What you're looking for is under "System -> Advanced", labeled "Disable NAT 
Reflection".  Uncheck this box, save, and pfsense will automatically create 
rules to redirect traffic back to localhost hosts when accessed by the external 
IP.  pfsense uses netcat for this, however, unlike Linux and iptables (which 
can handle this without funky rules), and there's a 20 second timeout on 
connections with no activity.  So, if you're doing ssh, you'll have to send 
keep-alive's to avoid being disconnected.

Cheers,
Adrian


----- Original Message -----
From: "Johan Gunnarsson" <[EMAIL PROTECTED]>
To: [email protected]
Sent: Tuesday, June 3, 2008 7:28:58 AM GMT -05:00 US/Canada Eastern
Subject: [pfSense-discussion] Port forward back from internal network

I have port forwarding set up on my pfsense box to acess an imap-server
on the network connected to my LAN interface. Everything works well when
I'm using it from the outside:

[EMAIL PROTECTED]:~$ telnet mail.example.com 143
Trying 1.2.3.4...
Connected to pfsense.example.com.
Escape character is '^]'.
* OK Dovecot ready.

However some of my applications running on machines on the internal
network need to access the imap server using the outside hostname and
this does not work. pfSense does not seem to understand that traffic
with the destination address of the WAN interface originating from the
network connected to the LAN interface should be port forwarded in the
same way as connections from the outside.

* _Material provided_:

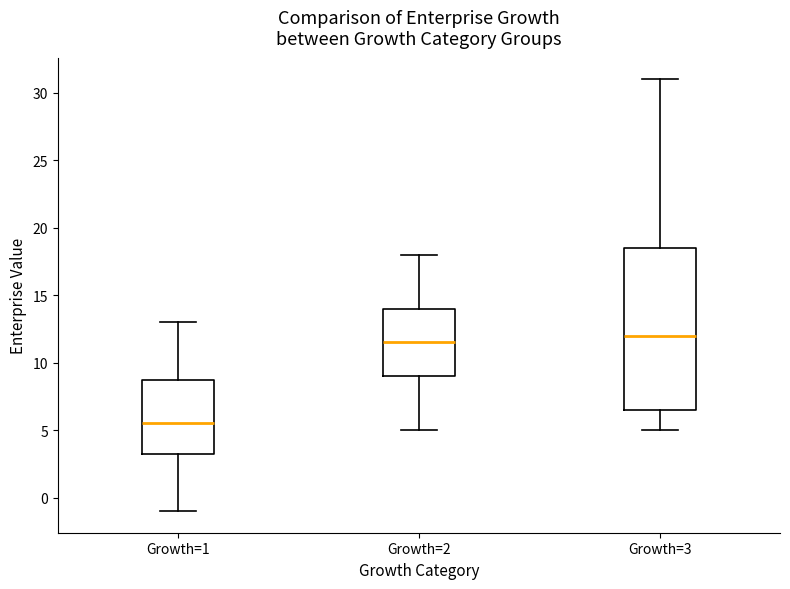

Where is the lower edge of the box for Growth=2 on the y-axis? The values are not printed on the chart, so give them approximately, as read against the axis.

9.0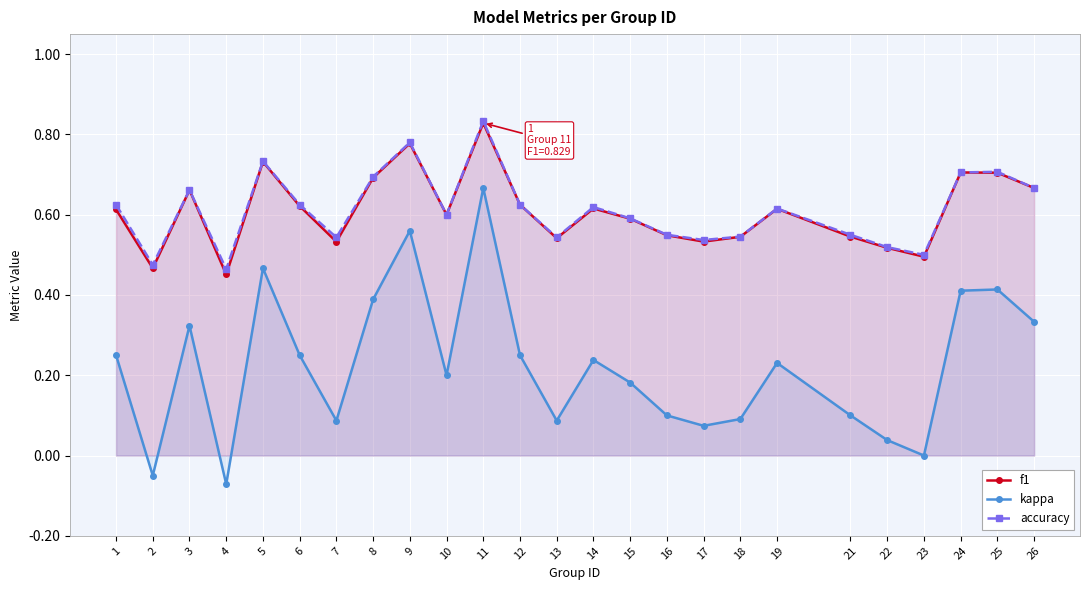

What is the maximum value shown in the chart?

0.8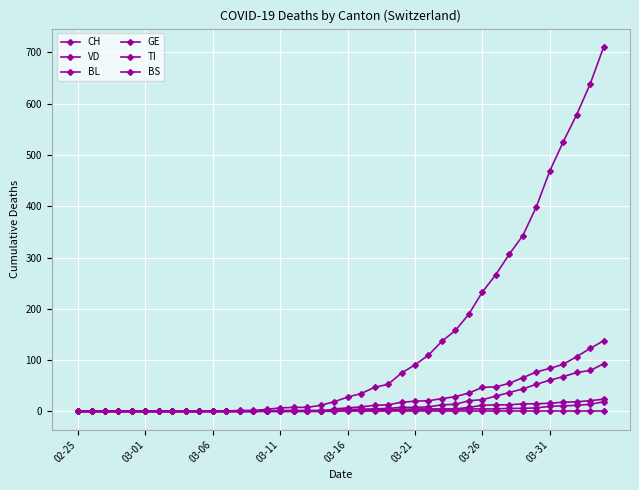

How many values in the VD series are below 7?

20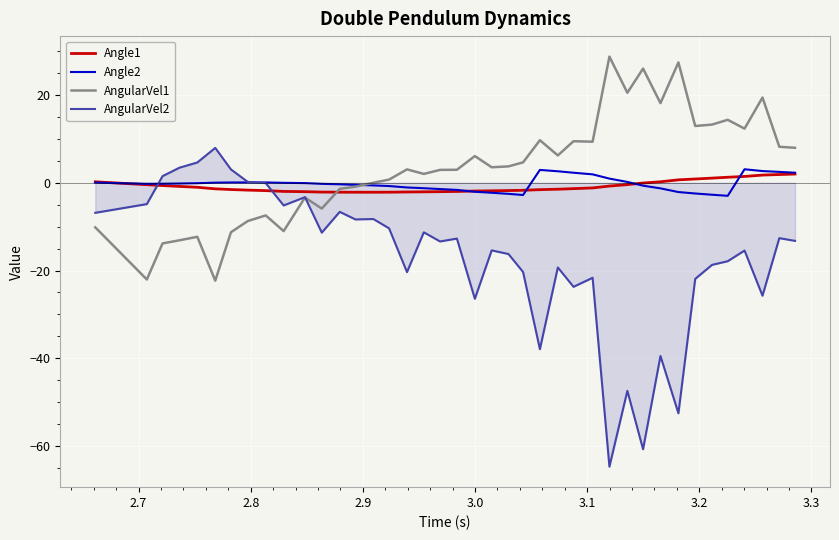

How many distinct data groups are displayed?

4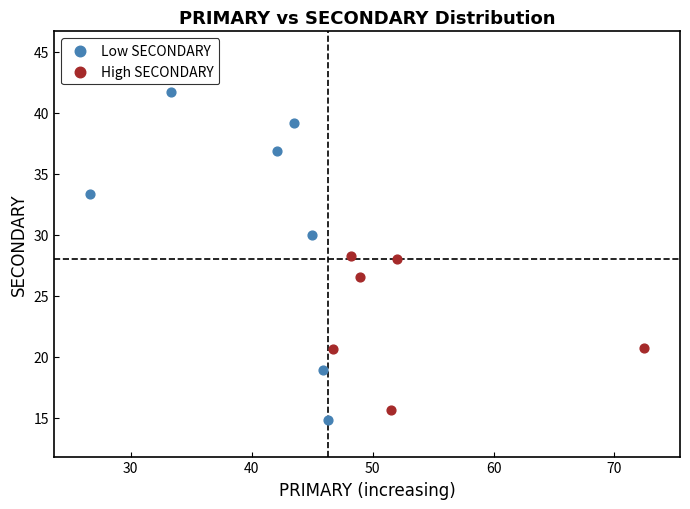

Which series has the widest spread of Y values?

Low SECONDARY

* _What the task asks_:
From the pfSense email, pull out the stretch from "Connected to pfsense.example.com." through "from the outside." word for word.

* _Solution for this problem_:
Connected to pfsense.example.com.
Escape character is '^]'.
* OK Dovecot ready.

However some of my applications running on machines on the internal
network need to access the imap server using the outside hostname and
this does not work. pfSense does not seem to understand that traffic
with the destination address of the WAN interface originating from the
network connected to the LAN interface should be port forwarded in the
same way as connections from the outside.